William Zepeda disputará este sábado en Las Vegas el título mundial de peso ligero del Consejo Mundial de Boxeo frente a Lamont Roach Jr. La pelea representa la primera oportunidad real de México para recuperar un cetro en la división de las 135 libras tras doce años de ausencia. El combate se celebra tras la salida de Shakur Stevenson de la categoría y enfrenta a dos boxeadores con trayectorias y estilos muy distintos.
El largo vacío mexicano en las 135 libras
Durante décadas México dominó el peso ligero con nombres como Juan Zurita, Julio César Chávez, Antonio DeMarco, José Luis Castillo y Juan Manuel Márquez. Esa hegemonía se interrumpió hace doce años y desde entonces ningún peleador del país ha logrado hacerse con el cinturón del CMB en esta división. Mientras tanto, el foco mediático del boxeo mexicano ha permanecido centrado en Saúl Álvarez, cuya actividad en el ring ha disminuido en favor de otras apariciones públicas. Zepeda aparece ahora como la figura que podría modificar esa tendencia.
La trayectoria del pugilista de 27 años incluye 33 victorias, 27 de ellas por nocaut. Su única derrota llegó hace un año ante Shakur Stevenson por decisión unánime. Aquella noche, sin embargo, demostró capacidad para presionar a un rival de elite y obligarlo a combatir a un ritmo que habitualmente evita. Esa experiencia se convierte ahora en un activo frente a un oponente diferente.
El perfil de Lamont Roach Jr.
El estadounidense llega con un récord que no refleja del todo su nivel. En 2025 protagonizó dos empates muy discutidos: uno ante Gervonta Davis y otro frente a Isaac Cruz. En ambos casos numerosos observadores consideraron que Roach había hecho lo suficiente para inclinar la balanza a su favor. Esos resultados han consolidado su reputación entre quienes siguen el boxeo de cerca, aunque su perfil mediático sigue siendo bajo en comparación con otros nombres de la división.

Roach destaca por su desplazamiento lateral, el control de la distancia y la selección precisa de golpes.
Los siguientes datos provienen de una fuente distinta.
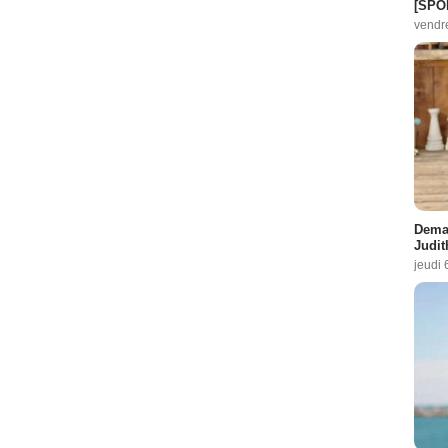
[SPO
vendr
Demai
Judit
jeudi 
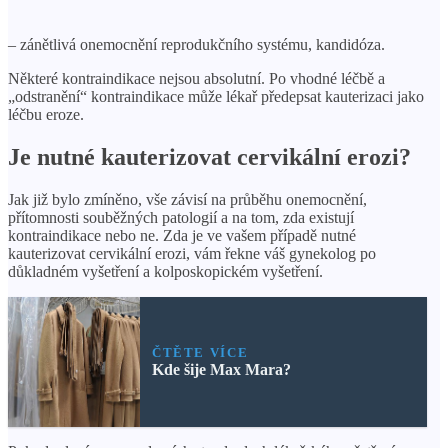
– zánětlivá onemocnění reprodukčního systému, kandidóza.
Některé kontraindikace nejsou absolutní. Po vhodné léčbě a
„odstranění“ kontraindikace může lékař předepsat kauterizaci jako
léčbu eroze.
Je nutné kauterizovat cervikální erozi?
Jak již bylo zmíněno, vše závisí na průběhu onemocnění,
přítomnosti souběžných patologií a na tom, zda existují
kontraindikace nebo ne. Zda je ve vašem případě nutné
kauterizovat cervikální erozi, vám řekne váš gynekolog po
důkladném vyšetření a kolposkopickém vyšetření.
ČTĚTE VÍCE
Kde šije Max Mara?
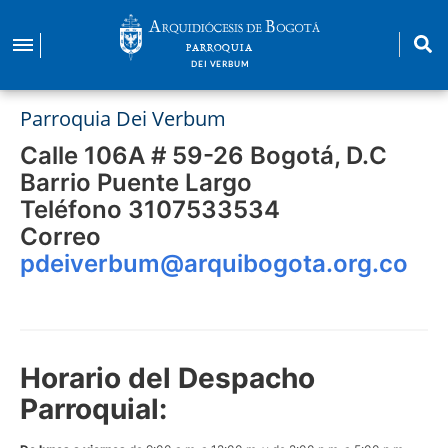
Pasar
al
PARROQUIA
contenido
DEI VERBUM
principal
Parroquia Dei Verbum
Calle 106A # 59-26 Bogotá, D.C
Barrio Puente Largo
Teléfono 3107533534
Correo
pdeiverbum@arquibogota.org.co
Horario del Despacho
Parroquial:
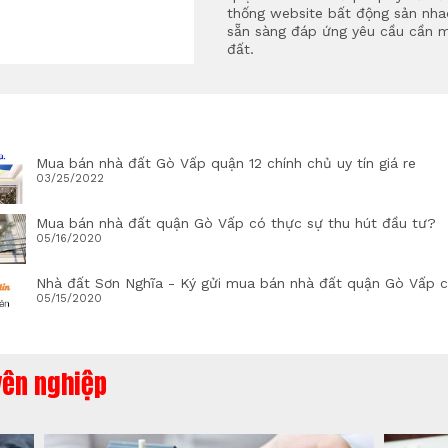
thống website bất động sản nh
sẵn sàng đáp ứng yêu cầu cần 
đất.
Mua bán nhà đất Gò Vấp quận 12 chính chủ uy tín giá re
03/25/2022
Mua bán nhà đất quận Gò Vấp có thực sự thu hút đầu tư?
05/16/2020
Nhà đất Sơn Nghĩa - Ký gửi mua bán nhà đất quận Gò Vấp c
05/15/2020
yên nghiệp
Su estilo prioriza la limpieza por encima del volumen y busca provocar errores en el rival antes de contraatacar. Esta aproximación contrasta directamente con la presión constante que caracteriza el juego de Zepeda.
Choque de estrategias en el ring
Zepeda construye sus combates a base de avance incesante y corte de ring. Prefiere acumular golpes en cantidad para desgastar física y mentalmente al contrario, sin depender de un solo impacto definitivo. Roach, en cambio, apuesta por la inteligencia posicional y la administración del espacio. El resultado de la pelea dependerá en gran medida de quién logre imponer su ritmo durante los primeros asaltos.
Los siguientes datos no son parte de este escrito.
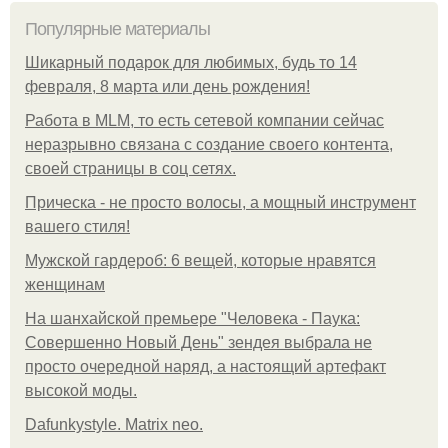
Популярные материалы
Шикарный подарок для любимых, будь то 14
февраля, 8 марта или день рождения!
Работа в MLM, то есть сетевой компании сейчас
неразрывно связана с создание своего контента,
своей страницы в соц сетях.
Прическа - не просто волосы, а мощный инструмент
вашего стиля!
Мужской гардероб: 6 вещей, которые нравятся
женщинам
На шанхайской премьере "Человека - Паука:
Совершенно Новый День" зендея выбрала не
просто очередной наряд, а настоящий артефакт
высокой моды.
Dafunkystyle. Matrix neo.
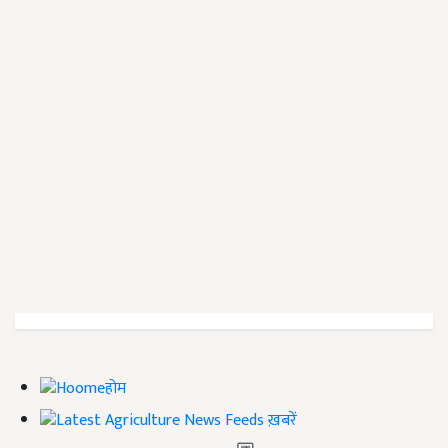
होम
ख़बरें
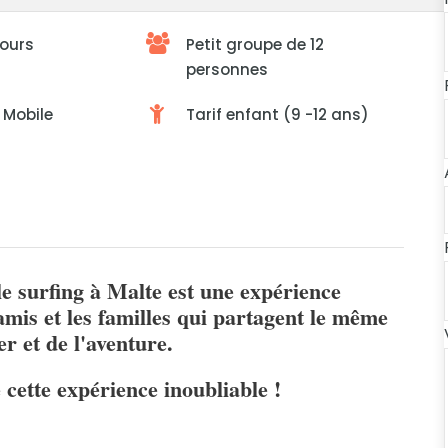
jours
Petit groupe de 12
personnes
e Mobile
Tarif enfant (9 -12 ans)
le surfing à Malte est une expérience
amis et les familles qui partagent le même
r et de l'aventure.
cette expérience inoubliable !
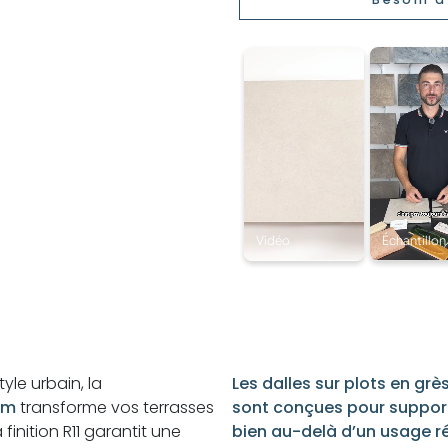
yle urbain, la
Les dalles sur plots en g
cm
transforme vos terrasses
sont conçues pour support
inition R11 garantit une
bien au-delà d’un usage rés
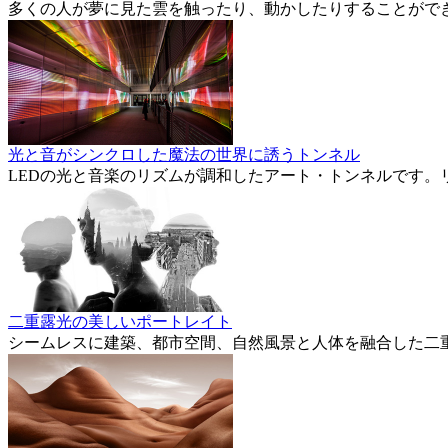
多くの人が夢に見た雲を触ったり、動かしたりすることがで
光と音がシンクロした魔法の世界に誘うトンネル
LEDの光と音楽のリズムが調和したアート・トンネルです。
二重露光の美しいポートレイト
シームレスに建築、都市空間、自然風景と人体を融合した二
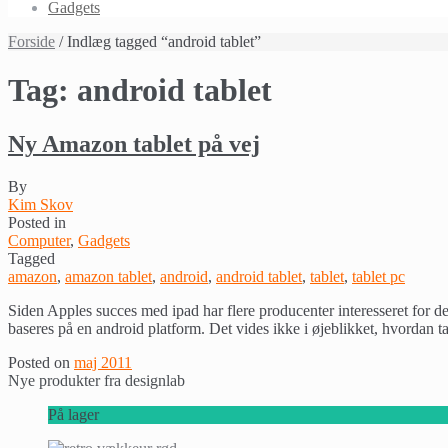
Gadgets
Forside
/ Indlæg tagged “android tablet”
Tag:
android tablet
Ny Amazon tablet på vej
By
Kim Skov
Posted in
Computer
,
Gadgets
Tagged
amazon
,
amazon tablet
,
android
,
android tablet
,
tablet
,
tablet pc
Siden Apples succes med ipad har flere producenter interesseret for d
baseres på en android platform. Det vides ikke i øjeblikket, hvordan t
Posted on
maj 2011
Nye produkter fra designlab
På lager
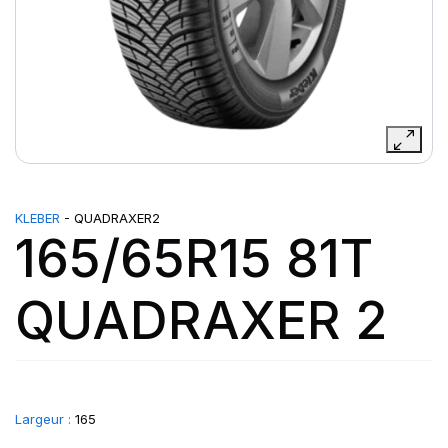
KLEBER
- QUADRAXER2
165/65R15 81T
QUADRAXER 2
Largeur :
165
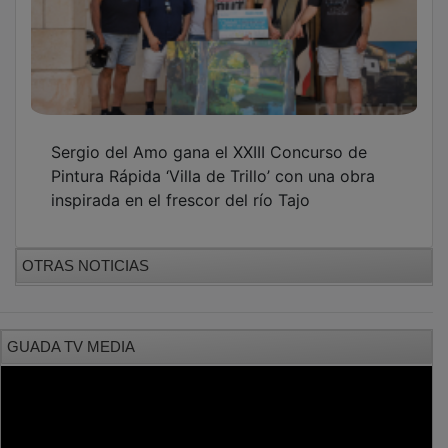
Sergio del Amo gana el XXIII Concurso de
Pintura Rápida ‘Villa de Trillo’ con una obra
inspirada en el frescor del río Tajo
OTRAS NOTICIAS
GUADA TV MEDIA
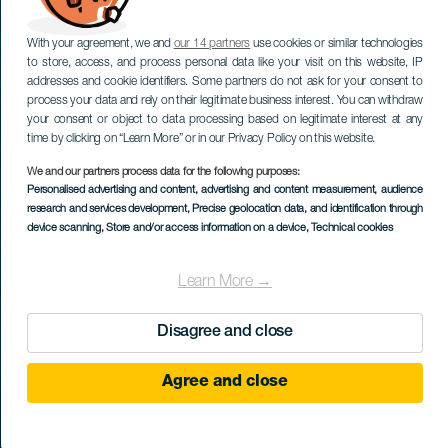
With your agreement, we and
our 14 partners
use cookies or similar technologies
to store, access, and process personal data like your visit on this website, IP
addresses and cookie identifiers. Some partners do not ask for your consent to
process your data and rely on their legitimate business interest. You can withdraw
your consent or object to data processing based on legitimate interest at any
time by clicking on “Learn More” or in our Privacy Policy on this website.
We and our partners process data for the following purposes:
Personalised advertising and content, advertising and content measurement, audience
research and services development
, Precise geolocation data, and identification through
device scanning
, Store and/or access information on a device
, Technical cookies
Learn More →
Disagree and close
Agree and close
Si Zepeda consigue reducir las distancias desde el inicio, la pelea podría convertirse en un intercambio prolongado donde su capacidad de resistencia marque la diferencia. Si Roach logra moverse con libertad y conectar con precisión, los jueces podrían inclinarse por la limpieza de su trabajo. Ambos escenarios son plausibles y explican por qué el enfrentamiento genera expectativas entre los seguidores del boxeo.
El significado más allá del resultado
Independientemente del desenlace, el combate adquiere relevancia para el boxeo mexicano por lo que representa en términos generacionales. Mientras las grandes carteleras siguen girando en torno a Canelo Álvarez, Zepeda encarna una propuesta distinta: un estilo agresivo y sin concesiones que busca lastimar en cada ronda. Su falta de brillo comercial se compensa con una cualidad que rara vez pasa desapercibida entre el público: la disposición a pelear de forma frontal.
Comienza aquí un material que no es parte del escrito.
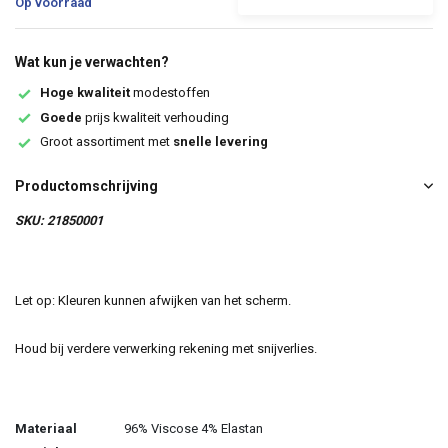
Op voorraad
Wat kun je verwachten?
Hoge kwaliteit
modestoffen
Goede
prijs kwaliteit verhouding
Groot assortiment met
snelle levering
Productomschrijving
SKU: 21850001
Let op: Kleuren kunnen afwijken van het scherm.
Houd bij verdere verwerking rekening met snijverlies.
Materiaal
96% Viscose 4% Elastan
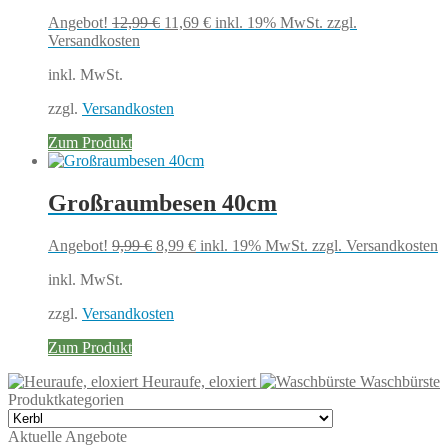
Ursprünglicher
Aktueller
Angebot!
12,99
€
11,69
€
inkl. 19% MwSt.
zzgl.
Preis
Preis
Versandkosten
war:
ist:
inkl. MwSt.
12,99 €
11,69 €.
zzgl.
Versandkosten
Zum Produkt
Großraumbesen 40cm
Ursprünglicher
Aktueller
Angebot!
9,99
€
8,99
€
inkl. 19% MwSt.
zzgl. Versandkosten
Preis
Preis
inkl. MwSt.
war:
ist:
9,99 €
8,99 €.
zzgl.
Versandkosten
Zum Produkt
Heuraufe, eloxiert
Waschbürste
Produktkategorien
Aktuelle Angebote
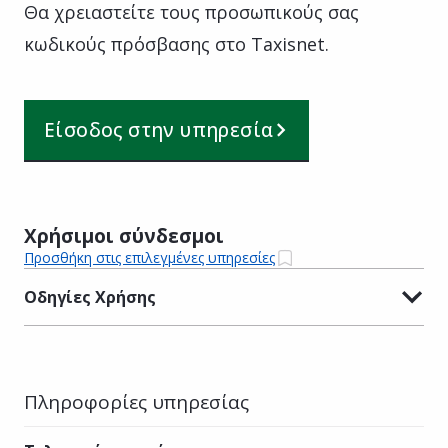
Θα χρειαστείτε τους προσωπικούς σας
κωδικούς πρόσβασης στο Taxisnet.
Είσοδος στην υπηρεσία
Χρήσιμοι σύνδεσμοι
Προσθήκη στις επιλεγμένες υπηρεσίες
Οδηγίες Χρήσης
Πληροφορίες υπηρεσίας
La ausencia de un campeón mexicano en peso ligero desde hace doce años añade un componente histórico al evento. Una victoria de Zepeda devolvería al país un lugar destacado en una división que formó parte de su identidad boxística durante mucho tiempo. Una derrota, en cambio, mantendría el vacío actual y obligaría a esperar nuevas oportunidades para la siguiente generación de pugilistas nacionales.
El encuentro entre Zepeda y Roach Jr. se presenta así como un cruce de caminos entre dos trayectorias que buscan consolidarse en la élite de la división. El resultado determinará no solo quién se lleva el cinturón vacante, sino también el rumbo inmediato de ambos boxeadores dentro del panorama mundial del peso ligero.